7.           Geostationary and Polar Satellites

 

 

  • If the circular orbit is in the equatorial plane of the earth, such a satellite, having the same period as the period of rotation of the earth about its own axis would appear stationery viewed from a point on earth.
  • Satellites in a circular orbits around the earth in the equatorial plane with T = 24 hours are called Geostationery Satellites. Clearly, since the earth rotates with the same period, the satellite would appear fixed from any point on earth. It takes very powerful rockets to throw up a satellite to such large heights above the earth.
  • It is known that electromagnetic waves above a certain frequency are not reflected from ionosphere. Radio waves used for radio broadcast which are in the frequency range 2 MHz to 10 MHz, are below the critical frequency. They are therefore reflected by the ionosphere.

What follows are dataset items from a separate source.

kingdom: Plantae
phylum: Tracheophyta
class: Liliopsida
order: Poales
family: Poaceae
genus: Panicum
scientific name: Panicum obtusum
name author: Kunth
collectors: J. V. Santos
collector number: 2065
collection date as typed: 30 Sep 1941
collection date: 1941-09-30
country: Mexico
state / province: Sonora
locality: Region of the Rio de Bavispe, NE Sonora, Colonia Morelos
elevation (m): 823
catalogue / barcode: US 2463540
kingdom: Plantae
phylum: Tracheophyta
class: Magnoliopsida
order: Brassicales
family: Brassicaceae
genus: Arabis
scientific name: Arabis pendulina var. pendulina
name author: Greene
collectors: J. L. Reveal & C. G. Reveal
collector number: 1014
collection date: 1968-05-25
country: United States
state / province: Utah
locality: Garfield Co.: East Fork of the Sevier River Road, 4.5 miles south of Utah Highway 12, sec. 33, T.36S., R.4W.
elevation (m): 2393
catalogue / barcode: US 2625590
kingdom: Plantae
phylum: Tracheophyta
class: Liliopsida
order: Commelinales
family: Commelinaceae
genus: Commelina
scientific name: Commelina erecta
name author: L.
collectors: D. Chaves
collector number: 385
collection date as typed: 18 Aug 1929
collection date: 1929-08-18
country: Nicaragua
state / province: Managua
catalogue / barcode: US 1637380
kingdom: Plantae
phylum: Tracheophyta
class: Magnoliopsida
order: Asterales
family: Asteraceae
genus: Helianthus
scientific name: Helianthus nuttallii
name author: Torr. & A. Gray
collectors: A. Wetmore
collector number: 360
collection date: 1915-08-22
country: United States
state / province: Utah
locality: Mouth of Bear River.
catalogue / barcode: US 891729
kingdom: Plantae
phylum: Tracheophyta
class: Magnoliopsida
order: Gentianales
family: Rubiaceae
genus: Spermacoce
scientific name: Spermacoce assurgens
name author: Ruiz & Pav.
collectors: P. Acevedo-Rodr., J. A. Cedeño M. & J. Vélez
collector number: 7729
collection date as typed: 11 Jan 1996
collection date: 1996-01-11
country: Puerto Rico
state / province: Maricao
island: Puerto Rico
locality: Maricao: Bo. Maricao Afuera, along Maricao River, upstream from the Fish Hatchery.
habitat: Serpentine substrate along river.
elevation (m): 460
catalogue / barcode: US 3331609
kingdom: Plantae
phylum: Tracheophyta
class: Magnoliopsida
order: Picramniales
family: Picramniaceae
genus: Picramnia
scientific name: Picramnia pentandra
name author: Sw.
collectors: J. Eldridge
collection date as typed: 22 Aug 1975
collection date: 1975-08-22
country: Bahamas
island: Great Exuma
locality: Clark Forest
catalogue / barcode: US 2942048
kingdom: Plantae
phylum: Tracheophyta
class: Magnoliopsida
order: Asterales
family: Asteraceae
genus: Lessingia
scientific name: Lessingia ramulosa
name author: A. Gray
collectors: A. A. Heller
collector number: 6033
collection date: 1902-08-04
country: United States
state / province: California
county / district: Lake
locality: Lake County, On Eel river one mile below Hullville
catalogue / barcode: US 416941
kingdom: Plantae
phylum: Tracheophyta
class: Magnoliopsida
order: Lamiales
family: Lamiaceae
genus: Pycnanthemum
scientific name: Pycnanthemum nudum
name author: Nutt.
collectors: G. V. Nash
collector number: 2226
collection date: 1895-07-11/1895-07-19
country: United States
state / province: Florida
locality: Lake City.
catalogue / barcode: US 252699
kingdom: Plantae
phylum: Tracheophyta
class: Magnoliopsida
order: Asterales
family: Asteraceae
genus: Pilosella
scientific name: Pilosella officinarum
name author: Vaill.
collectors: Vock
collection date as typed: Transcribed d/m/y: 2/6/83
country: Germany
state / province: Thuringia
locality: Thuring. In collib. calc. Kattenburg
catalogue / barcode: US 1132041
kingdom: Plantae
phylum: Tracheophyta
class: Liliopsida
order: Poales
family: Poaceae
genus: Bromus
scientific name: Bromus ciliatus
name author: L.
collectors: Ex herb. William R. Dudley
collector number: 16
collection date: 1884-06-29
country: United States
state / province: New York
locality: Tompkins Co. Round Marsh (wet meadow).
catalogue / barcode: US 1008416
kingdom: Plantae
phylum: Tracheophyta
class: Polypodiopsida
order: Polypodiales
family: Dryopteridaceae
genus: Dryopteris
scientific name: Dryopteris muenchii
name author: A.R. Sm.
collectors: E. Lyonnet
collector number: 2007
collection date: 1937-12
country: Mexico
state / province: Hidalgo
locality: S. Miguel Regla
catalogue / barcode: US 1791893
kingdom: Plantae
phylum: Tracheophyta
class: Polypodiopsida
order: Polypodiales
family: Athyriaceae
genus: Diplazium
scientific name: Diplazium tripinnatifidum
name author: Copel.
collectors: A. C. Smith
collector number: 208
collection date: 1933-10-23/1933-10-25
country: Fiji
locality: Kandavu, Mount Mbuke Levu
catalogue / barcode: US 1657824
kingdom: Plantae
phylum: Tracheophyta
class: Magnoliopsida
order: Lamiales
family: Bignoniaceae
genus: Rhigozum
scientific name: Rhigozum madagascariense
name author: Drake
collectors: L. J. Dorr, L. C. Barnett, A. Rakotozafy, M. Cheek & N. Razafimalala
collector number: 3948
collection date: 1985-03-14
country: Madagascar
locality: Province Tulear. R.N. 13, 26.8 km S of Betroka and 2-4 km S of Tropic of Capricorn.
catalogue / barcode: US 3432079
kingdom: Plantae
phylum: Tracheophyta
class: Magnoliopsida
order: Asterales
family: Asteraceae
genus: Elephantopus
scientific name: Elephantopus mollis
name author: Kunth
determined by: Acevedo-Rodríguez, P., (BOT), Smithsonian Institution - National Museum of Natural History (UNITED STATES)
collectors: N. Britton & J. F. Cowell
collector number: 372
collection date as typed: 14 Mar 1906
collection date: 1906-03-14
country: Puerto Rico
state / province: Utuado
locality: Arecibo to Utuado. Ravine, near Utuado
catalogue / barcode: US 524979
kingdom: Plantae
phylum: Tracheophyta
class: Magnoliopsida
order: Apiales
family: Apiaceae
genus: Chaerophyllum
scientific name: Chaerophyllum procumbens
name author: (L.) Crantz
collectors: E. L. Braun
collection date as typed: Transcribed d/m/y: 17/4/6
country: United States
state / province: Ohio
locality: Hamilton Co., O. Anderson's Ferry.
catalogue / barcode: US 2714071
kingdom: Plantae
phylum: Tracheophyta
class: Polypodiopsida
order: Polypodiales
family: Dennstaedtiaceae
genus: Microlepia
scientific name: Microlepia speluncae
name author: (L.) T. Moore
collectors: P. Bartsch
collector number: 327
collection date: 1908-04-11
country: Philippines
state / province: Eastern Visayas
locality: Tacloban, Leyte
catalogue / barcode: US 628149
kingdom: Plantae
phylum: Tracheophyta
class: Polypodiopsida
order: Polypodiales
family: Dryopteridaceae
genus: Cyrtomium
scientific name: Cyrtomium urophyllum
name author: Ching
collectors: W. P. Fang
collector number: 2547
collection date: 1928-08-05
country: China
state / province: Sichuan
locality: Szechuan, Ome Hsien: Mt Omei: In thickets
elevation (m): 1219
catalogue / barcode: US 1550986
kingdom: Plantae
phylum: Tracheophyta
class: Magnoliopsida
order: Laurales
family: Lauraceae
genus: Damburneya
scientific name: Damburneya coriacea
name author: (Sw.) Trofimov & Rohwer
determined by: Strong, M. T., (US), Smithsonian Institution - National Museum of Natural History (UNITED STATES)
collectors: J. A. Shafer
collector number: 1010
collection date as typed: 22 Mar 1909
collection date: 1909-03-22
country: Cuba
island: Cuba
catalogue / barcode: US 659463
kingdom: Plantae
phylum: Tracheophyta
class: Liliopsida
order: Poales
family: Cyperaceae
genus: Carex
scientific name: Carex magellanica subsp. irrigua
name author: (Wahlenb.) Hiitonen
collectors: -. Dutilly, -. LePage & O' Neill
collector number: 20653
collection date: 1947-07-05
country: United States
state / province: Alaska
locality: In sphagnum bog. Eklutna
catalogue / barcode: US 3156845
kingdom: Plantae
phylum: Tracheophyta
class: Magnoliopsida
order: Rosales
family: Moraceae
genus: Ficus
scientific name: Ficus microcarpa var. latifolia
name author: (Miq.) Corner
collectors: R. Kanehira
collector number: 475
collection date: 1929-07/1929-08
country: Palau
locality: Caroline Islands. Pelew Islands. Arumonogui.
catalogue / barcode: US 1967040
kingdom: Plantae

Thus radio waves broadcast from an antenna can be received at points far away where the direct wave fail to reach on account of the curvature of the earth.
  • Waves used in television broadcast or other forms of communication have much higher frequencies and thus cannot be received beyond the line of sight. A Geostationary satellite, appearing fixed above the broadcasting station can however receive these signals and broadcast them back to a wide area on earth. The INSAT group of satellites sent up by India are one such group of geostationary satellites widely used for telecommunications in India.
  • Another class of satellites are called the Polar satellites. These are low altitude (h 1,500 to 800 km) satellites, but they go around the poles of the earth in a north-south direction whereas the earth rotates around its axis in an east-west direction. Since its time period is around 100 minutes it crosses any altitude many times a day. However, since its height h above the earth is about 500-800 km, a camera fixed on it can view only small strips of the earth in one orbit.
  • Adjacent strips are viewed in the next orbit, so that in effect the whole earth can be viewed strip by strip during the entire day. These satellites can view polar and equatorial regions at close distances with good resolution. Information gathered from such satellites is extremely useful for remote sensing, meterology as well as for environmental studies of the earth.

 

8.           Weightlessness

 

  • When an object is in free fall, it is weightless and this phenomenon is usually called the phenomenon of weightlessness.
  • In a satellite around the earth, every part and parcel of the satellite has an acceleration towards the center of the earth which is exactly the value of earth's acceleration due to gravity at that position.
  • Thus in the satellite everything inside it is in a state of free fall. This is just as if we were falling towards the earth from a height. Thus, in a manned satellite, people inside experience no gravity.
  • Gravity for us defines the vertical direction and thus for them there are no horizontal or vertical directions, all directions are the same. Pictures of astronauts floating in a satellite reflect show this fact.
  • An astronaut experiences weightlessness in a space satellite. This is not because the gravitational force is small at that location in space. It is because both the astronaut and the satellite are in "free fall" towards the Earth.